O ministro da Defesa, Fernando Azevedo e Silva, disse ontem que não sabe a quantidade de óleo derramado que ainda poderá atingir o litoral brasileiro. Até anteontem, 321 localidades, de 125 municípios, haviam sido afetadas. "É uma situação inédita. Esse desastre nunca aconteceu no Brasil ou no mundo. Esse tipo de óleo não é perceptível pelo radar, pelo satélite. Não sabemos a quantidade de (óleo) derramado que está por vir", afirmou Azevedo e Silva.

A declaração do ministro foi uma resposta a uma fala do presidente Jair Bolsonaro, no domingo, sobre o derramamento de óleo. O presidente disse que o "pior está por vir" e que uma "catástrofe ainda maior está para acontecer", sem, no entanto, dar detalhes. Ontem, o porta-voz da presidência, general Otávio Rêgo Barros, disse que as declarações de Bolsonaro foram feitas antes de ele receber informações da Defesa.

O governo federal anunciou ontem o início da segunda etapa da Operação Amazônia Azul - Mar Limpo é Vida, para conter o avanço do óleo. As Forças Armadas devem realizar "ações humanitárias relacionadas ao meio ambiente, cooperação na recuperação de áreas marítimas atingidas e monitoramento das águas jurisdicionais do Brasil", informou a Defesa.

Azevedo e Silva disse que as ações da pasta ocorrem em três frentes: apuração sobre responsáveis, identificação das manchas de óleo no mar e contenção de danos nas praias. Ainda não foi determinada a causa e a responsabilidade pelo derramamento do poluente. A Polícia Federal apontou o navio Bouboulina, de bandeira grega, como o principal suspeito pelo vazamento, mas a empresa Delta Tankers, dona da embarcação, nega irregularidades.

O Instituto Brasileiro do Meio Ambiente e dos Recursos Naturais Renováveis (Ibama) indicou que foram recolhidas quase 4 mil toneladas de resíduos de óleo das praias, mas manchas voltaram a aparecer ontem em algumas regiões.

Comandante de Operações Navais da Marinha, Leonardo Puntel afirmou que diminuiu a quantidade de óleo que chega às praias. Mas, assim como Azevedo e Silva, disse que não é possível estimar um prazo para o fim do problema. "Como o óleo navega submerso, é muito difícil detectá-lo", afirmou.

Bolsonaro esteve na Defesa, ontem, para receber informações sobre as investigações. Já o ministro do Meio Ambiente, Ricardo Salles, foi ao Parque Nacional de Abrolhos, no sul da Bahia.

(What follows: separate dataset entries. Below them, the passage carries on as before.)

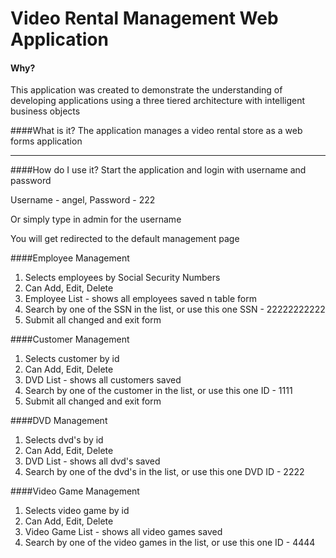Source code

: # Video Rental Management Web Application


#### Why?
This application was created to demonstrate the understanding of developing applications using
a three tiered architecture with intelligent business objects

####What is it?
The application manages a video rental store as a web forms application

---

####How do I use it? 
Start the application and login with username and password 

Username - angel, Password - 222

Or simply type in admin for the username

You will get redirected to the default management page

####Employee Management
<ol>
<li>Selects employees by Social Security Numbers</li>
<li>Can Add, Edit, Delete</li>
<li>Employee List - shows all employees saved n table form</li>
<li>Search by one of the SSN in the list, or use this one SSN - 22222222222</li>
<li>Submit all changed and exit form</li>
</ol>

####Customer Management
<ol>
<li>Selects customer by id</li>
<li>Can Add, Edit, Delete</li>
<li>DVD List - shows all customers saved</li>
<li>Search by one of the customer in the list, or use this one ID - 1111</li>
<li>Submit all changed and exit form</li>
</ol>

####DVD Management
<ol>
<li>Selects dvd's by id</li>
<li>Can Add, Edit, Delete</li>
<li>DVD List - shows all dvd's saved</li>
<li>Search by one of the dvd's in the list, or use this one DVD ID - 2222</li>
</ol>


####Video Game Management
<ol>
<li>Selects video game by id</li>
<li>Can Add, Edit, Delete</li>
<li>Video Game List - shows all video games saved</li>
<li>Search by one of the video games in the list, or use this one ID - 4444</li>
</ol>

No fim de semana, o poluente chegou a uma ilha do Arquipélago de Abrolhos, uma das áreas mais ricas em biodiversidade da América do Sul, e a visitação no parque foi suspensa para não atrapalhar atividades de remoção dos fragmentos de óleo e minimizar "possíveis danos à saúde dos visitantes", informou o Instituto Chico Mendes de Conservação da Biodiversidade (ICMBio).

Investigação

O governo brasileiro pediu, por meio da Organização Internacional de Polícia Criminal (Interpol), informações à Delta Tankers sobre o navio Bouboulina. "Ela vai tomar conhecimento da investigação toda e vai ter oportunidade de apresentar estes documentos que alega ter", disse ontem o delegado Franco Perazzoni, chefe do serviço de geointeligência da Polícia Federal (PF).

No fim de semana, a empresa afirmou que uma investigação em material de câmeras e sensores de suas embarcações não encontrou evidências de que o navio "tenha parado para fazer qualquer tipo de operação entre dois navios, vazado óleo, desacelerado e desviado do seu curso, na passagem da Venezuela para Malaca, na Malásia".

Segundo a PF, a embarcação partiu dos Estados Unidos em maio, atracou e abasteceu na Venezuela em meados de julho e, em seguida, passou pela costa brasileira, a 730 quilômetros da Paraíba, com destino a Cingapura. Perazzoni ponderou que a empresa é suspeita, mas não foi indiciada. "A gente vai reunir todos estes elementos e avaliar."

Segundo Puntel, foram abertos ainda dois inquéritos administrativos sobre o caso, por crime ambiental e para apurar fatos de navegação. A PF informou que o Brasil aguarda informações sobre o navio pedidas via cooperação internacional a Cingapura, Venezuela, África do Sul, Nigéria e Grécia.